Efficient Charge Extraction in Thick Bulk Heterojunction Solar Cells through Infiltrated Diffusion Doping

A new strategy for improving the charge extraction in thick bulk heterojunction (BHJ) polymer solar cells (PSCs) is reported. By the deposition of a solution‐processed vanadium oxide (s‐VOx) onto BHJ active layers, conductive charge‐transport channels are formed inside the active layer via a charge‐transfer doping reaction between the lone‐pair electrons of the sulfur atoms in the polymer and the Lewis‐acidic vanadium atoms of the s‐VOx. Because the charge‐transport channels significantly reduce charge recombination in the BHJ films, high internal quantum efficiencies (IQEs) of over 80% are achieved in the thick inverted PSCs (≈420 nm). This finding represents a new strategy for improving the efficiency and feasibility of printable photovoltaic devices.
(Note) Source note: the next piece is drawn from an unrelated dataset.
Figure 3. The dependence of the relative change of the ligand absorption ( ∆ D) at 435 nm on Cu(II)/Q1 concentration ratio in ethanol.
Efficient inverted polymer solar cells with thick active layers and a high internal quantum efficiency are demonstrated using solution‐processed conductive charge‐transport channels. The conductive transport channels are formed by using the infiltration‐doping ability of soluble vanadium oxide into bulk heterojunction (BHJ) films and can effectively extract photogenerated charge carriers in thick BHJ films by reducing trap‐assisted recombination.